In other exciting news, James and I have been talking about renovations we can do to the house and might go to the bank and talk about refinancing so that we can do this. We also have bought some solar panels to go on our roof which is very exciting. We finally feel that we are doing good things for the house that will make it a nicer place to live.

I can't begin to express how good it feels to not be obsessing every moment about how I'm feeling. When the nausea is constant, it is hard not to over analyse and become paranoid. But the last few weeks have just been filled with holidays, house things, playing with the kids, and enjoying life. I am hopeful that this lasts and begins the next chapter for us all.

Monday, March 4, 2013

One step forward, two steps back

Once again time is passing too quickly. We have been quite busy here doing lots of things. James went away for business, they started work on fixing our house, and we finally had a holiday.

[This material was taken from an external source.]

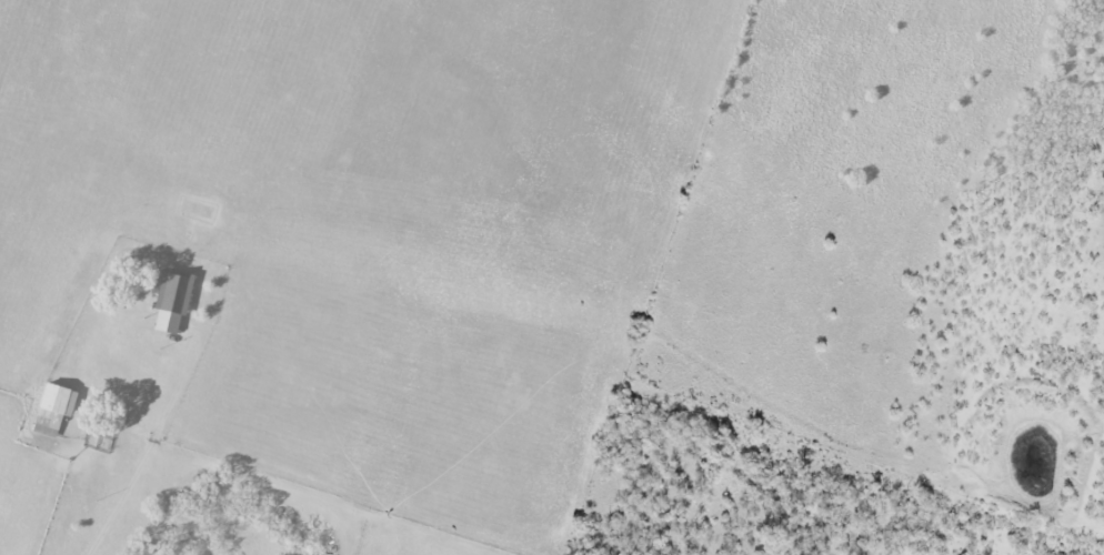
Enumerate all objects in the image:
building: (174, 292)
building: (53, 408)
road: (148, 448)

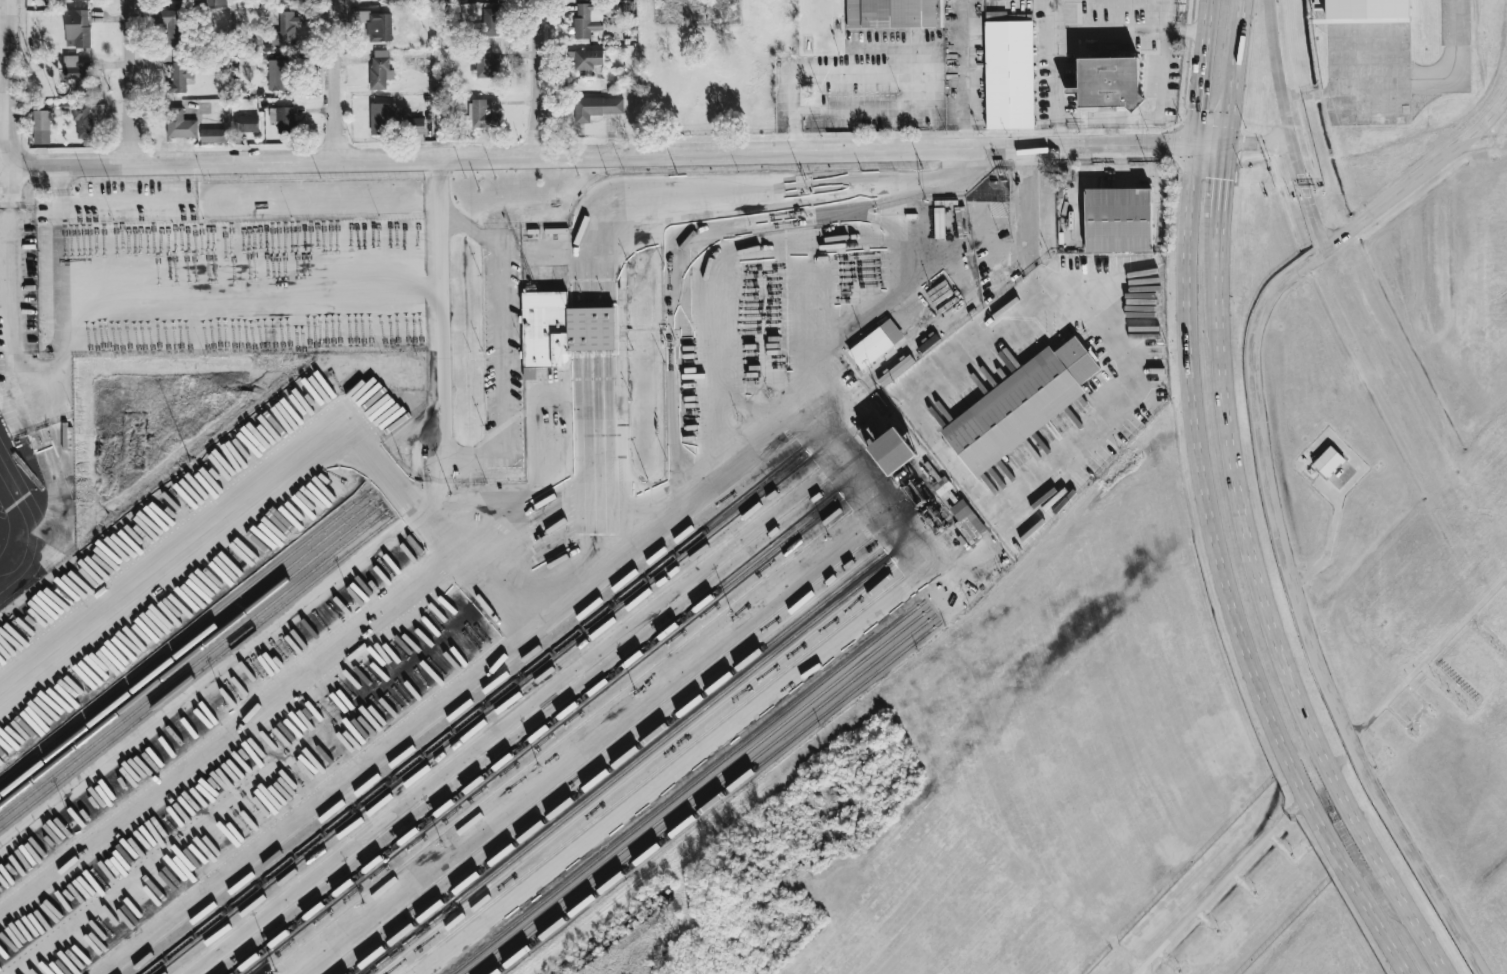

I also dropped the dex altogether. But don't get too excited. It happened the same week as the anniversary of my radiation. Normally I like to mark milestones like this, but for some reason I just let this one go. I re-read my blog post from a year ago and I found it quite ironic that just like a year ago, I was sick. Yep I got a cold from the kids which turned into a nasty infection. Nevertheless, I tried to persevere with dropping the dex. I had some positive signs from stopping it - my appetite was decreasing, I could feel a lightness in my mood and my self. However, the nausea was getting worse. And the dizziness. I was having days where I was actually vomiting and needed to take 4 doses of my anti-nausea meds (when I have been managing with one).  I found too that I was forgetting words and really struggling with talking. Then my balance went and I started to fall over (walls are handy sometimes!). So I went back on the dex - up to 0.5mg. After a few days I started to feel better again. Then while we were away on holidays I had an allergic reaction to the sunscreen (this has happened a few times lately with other things; my GP doesn't seem to know why but I think it is related somehow) so I went up to 1mg again.

So two months later I am back to where we started. I am a little disappointed with this. Although last week, all week, was a good week. And the last few days feel like good days. Right now, I feel good if not very confused. Yes I need to be off the dex, but if it gives me a good quality of life then surely that outweighs the side effects?? I should drop it again but James has yet another trip coming up so I don't want to change anything until he gets back. I also need to go and get some tests done and arrange my next MRI but I am just a bit over all of that so I keep putting it off.

In the meantime, I am coming to accept that being good one day, and rotten the next, is just part of my life now. So while today is good I will enjoy it. I'd better go and do something productive then like putting washing away, or maybe have another cuppa.